Saturday, May 28, 2011

Contemplating Happiness


After two weeks of a dose of .75 ml. I started on 1.5 ml. of Mirapex. There was a return for two days of mild nausea and drowsiness, but that has passed. Yesterday I had a busy day and felt energetic with no need of a nap. I was up at 6:00 a.m. and bed at 11:30 p.m. (though I did briefly doze off watching a movie that evening). This morning I am walking well, planning to work in the garden and do household chores as much as I can on what promises to be a very warm and humid day.

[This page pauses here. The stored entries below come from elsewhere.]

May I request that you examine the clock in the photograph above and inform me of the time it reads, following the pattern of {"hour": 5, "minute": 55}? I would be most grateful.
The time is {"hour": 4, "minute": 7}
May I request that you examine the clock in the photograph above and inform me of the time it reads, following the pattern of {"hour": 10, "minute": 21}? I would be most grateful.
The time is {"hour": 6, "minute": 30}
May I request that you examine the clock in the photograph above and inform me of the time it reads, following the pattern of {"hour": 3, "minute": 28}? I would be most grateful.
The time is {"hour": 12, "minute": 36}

            I have wanted to read a book on the brain and have begun reading Harvard psychology professor Daniel Gilbert’s, Stumbling on Happiness. It’s marvelously funny while describing the complexities of the human mind. The book is quite different and even in some ways oppositional to other books I have read recently, but perhaps it melds with my new, albeit half-hearted acceptance of modern science and drugs. The Mirapex roving through my system is supposed to be honing in on my brain’s dopamine function. I am amazed that the manipulation of a tiny process in my brain that by the way, I don’t understand is producing such a dramatic difference in my life.

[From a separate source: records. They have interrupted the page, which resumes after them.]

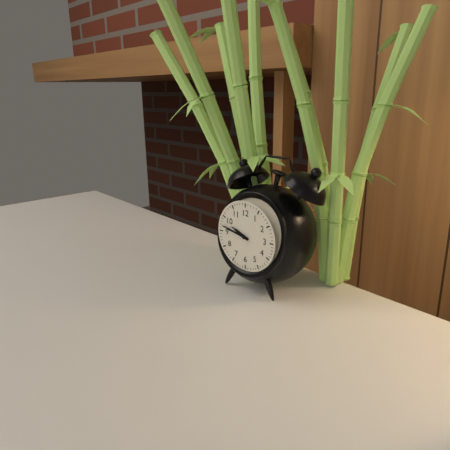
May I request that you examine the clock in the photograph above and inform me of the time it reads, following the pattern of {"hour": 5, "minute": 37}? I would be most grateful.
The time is {"hour": 9, "minute": 47}
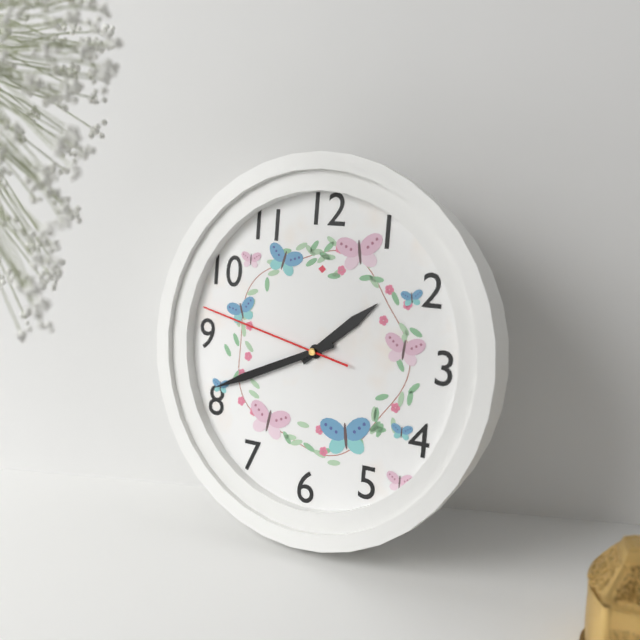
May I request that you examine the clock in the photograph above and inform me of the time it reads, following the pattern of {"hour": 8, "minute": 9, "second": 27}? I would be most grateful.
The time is {"hour": 1, "minute": 41, "second": 47}
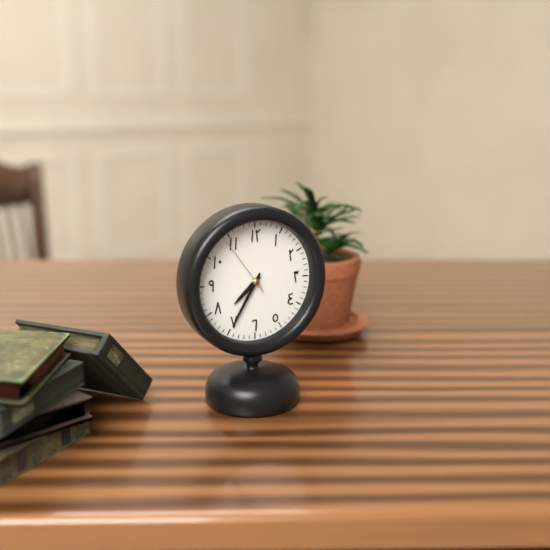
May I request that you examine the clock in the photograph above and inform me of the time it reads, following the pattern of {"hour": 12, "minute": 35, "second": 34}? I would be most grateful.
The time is {"hour": 7, "minute": 35, "second": 54}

            I feel happier in a physical way, because at the times I am using my body it is moving more smoothly with less effort. Before the Mirapex I was feeling happy in a spiritual way, some of the time, because I was working, through meditation and other methods, on acceptance, gratitude and awareness of the present moment. But when I found myself trying to do tasks and struggling with them, I became discouraged. It’s hard to be happy when your options in life are so limited.
            I am beginning to hope that I can do some of the things in the future that I thought were unavailable. My frontal lobe, the portion of the brain that plans for the future, is enjoying imagining my prospects, though my recent training has me focusing more on happiness in the here and now.